■ TASK DIRECTIONS ■
Can you output the data below line for line, leaving out the pictures?
GIVEN INFORMATION START
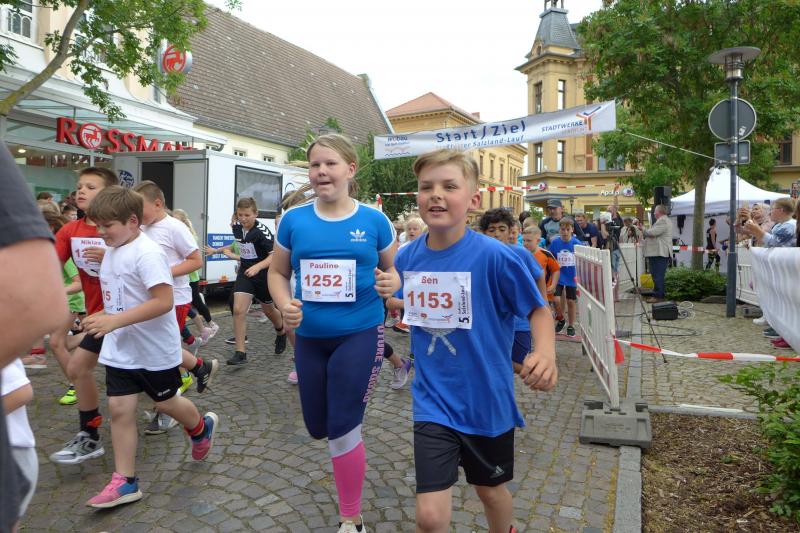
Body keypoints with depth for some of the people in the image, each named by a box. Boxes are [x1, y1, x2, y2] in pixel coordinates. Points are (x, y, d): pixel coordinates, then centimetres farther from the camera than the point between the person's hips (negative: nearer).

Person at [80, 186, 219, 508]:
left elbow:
GIVEN INFORMATION END
■ OUTPUT OF THE EXERCISE ■
Body keypoints with depth for some of the people in the image, each named by a box. Boxes are [x1, y1, x2, y2] in pixel coordinates. Points are (x, y, d): pixel coordinates, then centimetres farther from the camera than the point between the person's hips (negative: nearer).

Person at [80, 186, 219, 508]:
left elbow:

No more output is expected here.